Но музу нельзя купить. Она тянулась в иные края, подальше от бурь, гроз, ливня, лихолетья.
Поэт трагического народа, народа, который столько крови пролил ради свободы своей и чужой, Мицкевич упрекал себя за эти отдохновения в Соплицовке, но не мог иначе.
«Таким образом, я живу в Литве, в лесах, в корчмах, с шляхтой, с евреями и т. д. […]. Если бы не поэма, я сбежал бы из Парижа», — уверял Мицкевич в письме к Одынцу.
Одно из трагичнейших его стихотворений, эпилог к «Пану Тадеушу», написанный весной 1834 года, объясняет не только происхождение, но и жанр поэмы — некой сказки о реальной стране и реальных людях:
В этой удивительной реальной сказке умиротворенней изламываются тени и чище становится небесная лазурь. Из кажущегося обычным развития повествования возникает счастливый край, посещение которого приносит отраду, подобно тому наслаждению, которое охватывает нас, когда мы всматриваемся в мирные, кроткие пейзажи старых мастеров живописи, где такое множество деталей, что при повторном обозрении все новые подробности тешат наш взор, где следы кисти, утолщения мазка с некоторого расстояния становятся пластичней, где все эти мелочи служат одной цели и вместе творят исполинскую музыку, чистейшую симфонию красок.
Эту шляхетскую повесть, о которой Ворцель писал, что она «надгробный камень, положенный рукою гения на могилу нашей старой Польши», эту шляхетскую повесть поэт вложил в руки польского народа.

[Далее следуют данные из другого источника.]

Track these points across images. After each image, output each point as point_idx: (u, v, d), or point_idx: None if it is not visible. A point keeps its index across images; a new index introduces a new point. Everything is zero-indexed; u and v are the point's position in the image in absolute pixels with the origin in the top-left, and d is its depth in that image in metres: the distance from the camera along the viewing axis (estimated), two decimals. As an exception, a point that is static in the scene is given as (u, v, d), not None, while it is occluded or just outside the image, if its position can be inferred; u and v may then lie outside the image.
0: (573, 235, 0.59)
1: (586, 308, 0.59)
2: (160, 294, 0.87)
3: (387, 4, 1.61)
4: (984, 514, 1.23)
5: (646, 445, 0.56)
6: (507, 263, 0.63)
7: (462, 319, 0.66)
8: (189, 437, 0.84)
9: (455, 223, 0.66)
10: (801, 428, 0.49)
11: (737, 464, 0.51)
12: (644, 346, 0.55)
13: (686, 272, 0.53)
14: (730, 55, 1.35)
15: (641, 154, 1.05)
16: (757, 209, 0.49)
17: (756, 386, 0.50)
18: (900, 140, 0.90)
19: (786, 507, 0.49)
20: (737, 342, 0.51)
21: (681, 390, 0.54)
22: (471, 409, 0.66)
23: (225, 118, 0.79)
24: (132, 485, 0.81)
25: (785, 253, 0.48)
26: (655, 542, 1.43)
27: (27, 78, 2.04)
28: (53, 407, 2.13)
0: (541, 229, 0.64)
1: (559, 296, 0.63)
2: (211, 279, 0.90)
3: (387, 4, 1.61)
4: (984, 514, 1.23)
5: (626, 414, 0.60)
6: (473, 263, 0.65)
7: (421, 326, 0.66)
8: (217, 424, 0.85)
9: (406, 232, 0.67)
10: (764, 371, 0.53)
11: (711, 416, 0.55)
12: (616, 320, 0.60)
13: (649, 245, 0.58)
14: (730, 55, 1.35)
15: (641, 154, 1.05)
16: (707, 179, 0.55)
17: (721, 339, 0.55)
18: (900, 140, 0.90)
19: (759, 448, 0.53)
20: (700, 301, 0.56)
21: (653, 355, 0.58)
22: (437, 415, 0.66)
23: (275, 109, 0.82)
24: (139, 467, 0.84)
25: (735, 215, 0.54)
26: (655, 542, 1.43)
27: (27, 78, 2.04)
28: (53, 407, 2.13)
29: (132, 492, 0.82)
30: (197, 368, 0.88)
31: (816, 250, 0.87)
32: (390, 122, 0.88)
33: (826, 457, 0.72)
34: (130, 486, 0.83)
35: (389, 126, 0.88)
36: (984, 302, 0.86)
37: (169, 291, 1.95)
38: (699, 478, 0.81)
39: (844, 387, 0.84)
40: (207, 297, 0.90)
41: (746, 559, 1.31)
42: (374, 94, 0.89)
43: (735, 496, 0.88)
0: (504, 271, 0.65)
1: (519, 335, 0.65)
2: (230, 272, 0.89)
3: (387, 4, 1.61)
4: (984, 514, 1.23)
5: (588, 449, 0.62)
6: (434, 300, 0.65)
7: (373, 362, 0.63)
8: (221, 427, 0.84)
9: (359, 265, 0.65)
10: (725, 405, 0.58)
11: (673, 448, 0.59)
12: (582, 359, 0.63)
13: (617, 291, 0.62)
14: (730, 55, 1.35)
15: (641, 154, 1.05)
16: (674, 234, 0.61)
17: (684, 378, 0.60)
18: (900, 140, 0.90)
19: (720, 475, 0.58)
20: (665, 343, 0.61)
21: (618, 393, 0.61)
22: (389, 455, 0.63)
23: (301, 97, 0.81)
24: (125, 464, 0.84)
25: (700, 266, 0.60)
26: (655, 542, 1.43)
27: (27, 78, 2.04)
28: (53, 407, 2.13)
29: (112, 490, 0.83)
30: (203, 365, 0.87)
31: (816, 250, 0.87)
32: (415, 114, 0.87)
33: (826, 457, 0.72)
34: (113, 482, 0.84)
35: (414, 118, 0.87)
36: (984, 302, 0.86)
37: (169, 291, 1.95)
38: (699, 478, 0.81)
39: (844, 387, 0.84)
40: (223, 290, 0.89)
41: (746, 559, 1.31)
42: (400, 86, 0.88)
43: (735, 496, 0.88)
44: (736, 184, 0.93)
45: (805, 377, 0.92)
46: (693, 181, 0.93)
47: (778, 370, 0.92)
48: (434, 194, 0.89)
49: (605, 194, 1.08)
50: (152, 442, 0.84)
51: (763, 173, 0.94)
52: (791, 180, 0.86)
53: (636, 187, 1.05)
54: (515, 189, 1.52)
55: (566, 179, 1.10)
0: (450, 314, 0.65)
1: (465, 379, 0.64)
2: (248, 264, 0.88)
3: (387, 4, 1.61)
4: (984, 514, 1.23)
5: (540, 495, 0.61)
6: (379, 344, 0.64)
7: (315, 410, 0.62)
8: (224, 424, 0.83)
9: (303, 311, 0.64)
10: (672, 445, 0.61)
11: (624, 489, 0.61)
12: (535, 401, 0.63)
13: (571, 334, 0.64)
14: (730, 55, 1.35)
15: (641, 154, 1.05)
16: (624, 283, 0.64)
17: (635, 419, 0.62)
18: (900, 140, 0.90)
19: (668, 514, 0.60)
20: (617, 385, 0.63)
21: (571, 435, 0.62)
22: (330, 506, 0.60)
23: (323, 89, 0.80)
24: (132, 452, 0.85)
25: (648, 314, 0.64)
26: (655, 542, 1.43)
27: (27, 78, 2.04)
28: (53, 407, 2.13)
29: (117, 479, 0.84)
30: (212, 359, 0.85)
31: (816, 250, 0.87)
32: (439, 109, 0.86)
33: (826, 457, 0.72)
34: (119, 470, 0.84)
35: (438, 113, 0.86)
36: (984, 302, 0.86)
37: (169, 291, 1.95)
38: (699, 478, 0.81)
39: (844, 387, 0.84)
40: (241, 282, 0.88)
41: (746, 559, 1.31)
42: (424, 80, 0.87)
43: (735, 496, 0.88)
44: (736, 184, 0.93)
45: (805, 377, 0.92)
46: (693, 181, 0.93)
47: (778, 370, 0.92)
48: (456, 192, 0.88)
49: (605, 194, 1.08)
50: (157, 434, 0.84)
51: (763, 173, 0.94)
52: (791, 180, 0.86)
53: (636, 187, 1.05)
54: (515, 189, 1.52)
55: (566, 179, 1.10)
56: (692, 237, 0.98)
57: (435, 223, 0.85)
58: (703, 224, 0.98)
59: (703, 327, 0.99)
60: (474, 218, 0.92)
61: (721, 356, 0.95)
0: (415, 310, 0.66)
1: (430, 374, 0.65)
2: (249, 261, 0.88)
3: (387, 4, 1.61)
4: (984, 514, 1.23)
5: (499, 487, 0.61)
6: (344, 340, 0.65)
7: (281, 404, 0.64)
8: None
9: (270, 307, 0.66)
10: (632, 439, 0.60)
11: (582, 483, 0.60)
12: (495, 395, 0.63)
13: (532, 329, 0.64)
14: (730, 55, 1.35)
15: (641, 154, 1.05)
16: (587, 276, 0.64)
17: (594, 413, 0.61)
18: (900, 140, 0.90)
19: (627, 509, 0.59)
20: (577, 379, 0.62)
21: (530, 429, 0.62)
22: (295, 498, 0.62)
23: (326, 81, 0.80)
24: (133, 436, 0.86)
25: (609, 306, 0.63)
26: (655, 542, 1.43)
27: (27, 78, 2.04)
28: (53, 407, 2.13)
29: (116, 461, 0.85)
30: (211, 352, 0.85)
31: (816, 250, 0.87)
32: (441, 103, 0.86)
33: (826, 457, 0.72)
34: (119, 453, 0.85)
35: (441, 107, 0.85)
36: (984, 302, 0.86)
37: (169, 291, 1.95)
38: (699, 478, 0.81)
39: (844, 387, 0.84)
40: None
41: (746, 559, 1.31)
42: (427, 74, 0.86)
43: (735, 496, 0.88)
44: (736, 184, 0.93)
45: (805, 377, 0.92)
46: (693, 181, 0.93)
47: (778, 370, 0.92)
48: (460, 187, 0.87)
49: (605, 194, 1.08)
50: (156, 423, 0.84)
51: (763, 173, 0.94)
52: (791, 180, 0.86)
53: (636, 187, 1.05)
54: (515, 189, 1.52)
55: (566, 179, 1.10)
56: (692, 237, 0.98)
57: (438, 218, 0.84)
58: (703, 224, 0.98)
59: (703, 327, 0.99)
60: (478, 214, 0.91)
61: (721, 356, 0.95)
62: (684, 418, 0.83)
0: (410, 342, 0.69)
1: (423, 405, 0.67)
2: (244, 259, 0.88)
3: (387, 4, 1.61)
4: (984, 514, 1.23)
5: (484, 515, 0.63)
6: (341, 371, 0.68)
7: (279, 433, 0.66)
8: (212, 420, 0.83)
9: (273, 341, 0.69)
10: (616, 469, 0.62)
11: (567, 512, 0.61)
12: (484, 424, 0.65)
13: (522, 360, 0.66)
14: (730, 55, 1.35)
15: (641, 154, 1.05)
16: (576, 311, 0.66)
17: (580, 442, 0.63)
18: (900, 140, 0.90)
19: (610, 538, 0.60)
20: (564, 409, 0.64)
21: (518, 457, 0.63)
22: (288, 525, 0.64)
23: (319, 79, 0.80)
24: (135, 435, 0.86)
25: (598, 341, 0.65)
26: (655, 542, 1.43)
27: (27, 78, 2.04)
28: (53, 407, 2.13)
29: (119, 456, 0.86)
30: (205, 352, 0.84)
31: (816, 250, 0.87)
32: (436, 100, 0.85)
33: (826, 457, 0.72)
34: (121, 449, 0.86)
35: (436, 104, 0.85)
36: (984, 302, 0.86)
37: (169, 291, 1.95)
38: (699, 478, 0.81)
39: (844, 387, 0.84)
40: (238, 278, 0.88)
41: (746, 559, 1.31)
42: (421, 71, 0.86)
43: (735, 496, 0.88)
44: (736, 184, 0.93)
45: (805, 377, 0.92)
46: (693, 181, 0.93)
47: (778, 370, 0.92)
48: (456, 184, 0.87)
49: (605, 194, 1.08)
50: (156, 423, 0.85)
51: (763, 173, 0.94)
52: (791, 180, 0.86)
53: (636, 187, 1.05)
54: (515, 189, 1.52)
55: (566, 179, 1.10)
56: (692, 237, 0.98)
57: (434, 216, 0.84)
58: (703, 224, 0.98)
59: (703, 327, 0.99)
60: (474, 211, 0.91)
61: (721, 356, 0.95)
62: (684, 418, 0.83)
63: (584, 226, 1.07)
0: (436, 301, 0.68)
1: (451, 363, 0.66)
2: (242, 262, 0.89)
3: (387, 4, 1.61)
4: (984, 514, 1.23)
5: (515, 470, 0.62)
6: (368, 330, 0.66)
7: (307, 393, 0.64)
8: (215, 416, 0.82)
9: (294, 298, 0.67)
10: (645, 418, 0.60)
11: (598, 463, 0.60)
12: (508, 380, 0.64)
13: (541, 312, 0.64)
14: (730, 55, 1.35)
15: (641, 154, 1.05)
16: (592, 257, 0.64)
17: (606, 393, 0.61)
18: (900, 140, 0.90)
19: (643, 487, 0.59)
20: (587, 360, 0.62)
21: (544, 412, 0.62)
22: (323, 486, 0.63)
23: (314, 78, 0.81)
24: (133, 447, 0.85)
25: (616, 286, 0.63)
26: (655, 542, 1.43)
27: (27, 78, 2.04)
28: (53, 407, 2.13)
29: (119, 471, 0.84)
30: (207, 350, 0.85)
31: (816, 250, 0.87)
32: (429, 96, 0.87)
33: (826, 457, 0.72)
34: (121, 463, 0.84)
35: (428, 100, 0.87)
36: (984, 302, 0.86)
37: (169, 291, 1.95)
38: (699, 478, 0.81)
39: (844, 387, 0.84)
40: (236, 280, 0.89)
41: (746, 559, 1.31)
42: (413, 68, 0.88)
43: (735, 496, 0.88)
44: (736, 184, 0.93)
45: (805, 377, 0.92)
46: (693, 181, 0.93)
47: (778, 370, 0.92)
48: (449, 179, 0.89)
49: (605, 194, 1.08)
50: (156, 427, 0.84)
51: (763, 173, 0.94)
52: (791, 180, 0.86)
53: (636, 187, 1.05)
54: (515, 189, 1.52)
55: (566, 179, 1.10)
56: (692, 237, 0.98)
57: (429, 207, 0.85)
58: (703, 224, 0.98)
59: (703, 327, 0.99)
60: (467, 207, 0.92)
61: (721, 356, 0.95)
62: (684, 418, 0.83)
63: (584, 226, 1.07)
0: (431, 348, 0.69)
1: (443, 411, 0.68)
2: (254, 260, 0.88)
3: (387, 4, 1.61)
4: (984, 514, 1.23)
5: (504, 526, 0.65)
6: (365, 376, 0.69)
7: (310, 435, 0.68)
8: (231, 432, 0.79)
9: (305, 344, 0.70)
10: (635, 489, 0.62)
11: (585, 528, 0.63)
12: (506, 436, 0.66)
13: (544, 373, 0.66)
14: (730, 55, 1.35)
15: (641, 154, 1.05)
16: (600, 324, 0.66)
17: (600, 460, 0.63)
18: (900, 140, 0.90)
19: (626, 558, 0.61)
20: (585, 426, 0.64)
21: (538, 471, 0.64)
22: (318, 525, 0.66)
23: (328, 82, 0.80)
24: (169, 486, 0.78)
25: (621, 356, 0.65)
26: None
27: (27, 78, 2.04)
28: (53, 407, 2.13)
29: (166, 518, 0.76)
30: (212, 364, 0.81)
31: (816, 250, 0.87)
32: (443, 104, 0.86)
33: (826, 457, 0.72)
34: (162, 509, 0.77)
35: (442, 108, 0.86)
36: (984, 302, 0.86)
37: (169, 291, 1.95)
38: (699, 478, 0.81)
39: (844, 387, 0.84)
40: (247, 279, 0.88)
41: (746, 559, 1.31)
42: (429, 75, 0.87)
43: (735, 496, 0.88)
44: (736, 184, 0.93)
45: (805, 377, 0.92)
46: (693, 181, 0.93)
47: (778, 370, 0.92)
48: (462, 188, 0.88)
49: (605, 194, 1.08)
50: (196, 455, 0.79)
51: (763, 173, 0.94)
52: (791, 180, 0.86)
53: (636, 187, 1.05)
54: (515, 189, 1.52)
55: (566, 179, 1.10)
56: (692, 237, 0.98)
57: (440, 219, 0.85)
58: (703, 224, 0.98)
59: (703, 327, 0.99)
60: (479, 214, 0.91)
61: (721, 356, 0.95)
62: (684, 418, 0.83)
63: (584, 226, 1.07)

Он демократизовал понятия в образы и, когда березу сравнивал с крестьянкой, оплакивающей сына, закрывал глаза на нынешние бедствия этого народа, ибо предназначал поэму для народа грядущего.
Под. куполом этой эпопеи поэт слышал уже голоса будущего гражданства крепостных крестьян, голоса тогдашних крестьян, отбывающих панщину, когда они станут гражданами, голоса будущих граждан.
С цимбал Янкеля срывалась музыка будущего, звучащая громче охотничьих рогов.
Эта любовь к отчизне прошлой, и будущей, и этой, тогдашней, обреченной на скитания, извиняла заблуждения и восхваляла красоты.
Отчизна изгнанников, как бы повисшая между прошедшим и грядущим, здесь обрела почву под ногами. Поэма не усыпляет бдительности и, хотя исполнена всепрощающей доброты, не отпускает грехи злым, творит людей, которые будут лучше и прекрасней, чем его современники.
Несмотря на то, что поэма описывала минувшие дела, она устремлялась к будущему, точно так как человек, взирающий с высокой горы, как будто устремляется в беспредельное воздушное пространство. Поэма прошла сквозь опасную сферу скитальчества и попала в руки тех людей, которые, живя прошлым, волей-неволей были перенесены в грядущее, в сферу не менее реальную, чем та, которую они покинули навсегда, в тоске, в тревоге, досадуя и злясь друг на друга.
ВРЕМЯ СТРАДАНИЯ
«Пан Тадеуш» и «Отец Горио» вышли в свет почти одновременно. В маленьком домике на одной из беднейших улиц Парижа Бальзак писал свою «Человеческую комедию».
Неутомимый труженик, он средь бела дня жег лампу за занавешенными окнами, чтобы этим надежней отгородиться от столичной сутолоки, и ткал свое гигантское видение, буржуазный Шекспир и Данте в одно и то же время.
Вот король Лир, попавший в запутанные финансовые сети, трагичнее шекспировского на два столетия, вот ад буржуазного Парижа, все круги которого он должен пройти в одиночестве, без Вергилия.
Для Тадеуша Вильно является столицей, одна только Телимена представляет великосветскую испорченность — она долго прожила в Петербурге. Растиньяк, подобно тому, как позднее Люсьен Шардон, едва прибыв из Ангулема в Париж, сразу же попадает в ослепительный свет одного из этих адских кругов. Поэма Мицкевича была эпопеей шляхетской, дворянской, и, как подобает рыцарской поэме, она была изложена мерной, ритмической стихотворной речью, как «Илиада», как «Освобожденный Иерусалим». Она должна была стать надгробным камнем шляхетской Польши, но польский феодализм пережил и ее, как, впрочем, пережил и Наполеона.